Saved entries:

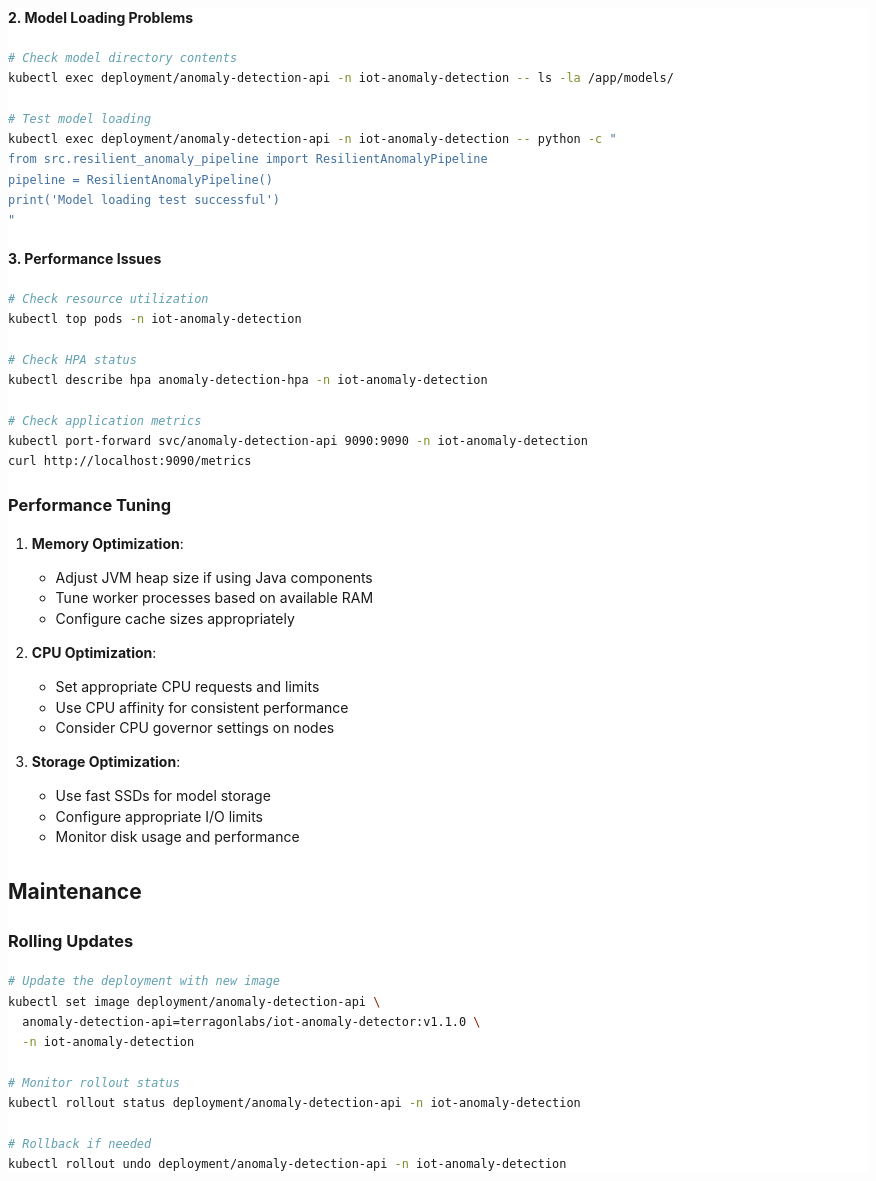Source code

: #### 2. Model Loading Problems

```bash
# Check model directory contents
kubectl exec deployment/anomaly-detection-api -n iot-anomaly-detection -- ls -la /app/models/

# Test model loading
kubectl exec deployment/anomaly-detection-api -n iot-anomaly-detection -- python -c "
from src.resilient_anomaly_pipeline import ResilientAnomalyPipeline
pipeline = ResilientAnomalyPipeline()
print('Model loading test successful')
"
```

#### 3. Performance Issues

```bash
# Check resource utilization
kubectl top pods -n iot-anomaly-detection

# Check HPA status
kubectl describe hpa anomaly-detection-hpa -n iot-anomaly-detection

# Check application metrics
kubectl port-forward svc/anomaly-detection-api 9090:9090 -n iot-anomaly-detection
curl http://localhost:9090/metrics
```

### Performance Tuning

1. **Memory Optimization**:
   - Adjust JVM heap size if using Java components
   - Tune worker processes based on available RAM
   - Configure cache sizes appropriately

2. **CPU Optimization**:
   - Set appropriate CPU requests and limits
   - Use CPU affinity for consistent performance
   - Consider CPU governor settings on nodes

3. **Storage Optimization**:
   - Use fast SSDs for model storage
   - Configure appropriate I/O limits
   - Monitor disk usage and performance

## Maintenance

### Rolling Updates

```bash
# Update the deployment with new image
kubectl set image deployment/anomaly-detection-api \
  anomaly-detection-api=terragonlabs/iot-anomaly-detector:v1.1.0 \
  -n iot-anomaly-detection

# Monitor rollout status
kubectl rollout status deployment/anomaly-detection-api -n iot-anomaly-detection

# Rollback if needed
kubectl rollout undo deployment/anomaly-detection-api -n iot-anomaly-detection
```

- Task instructions
Looking at the records above, work out how many lines hold "deployment" and write only that number.

- Task output
6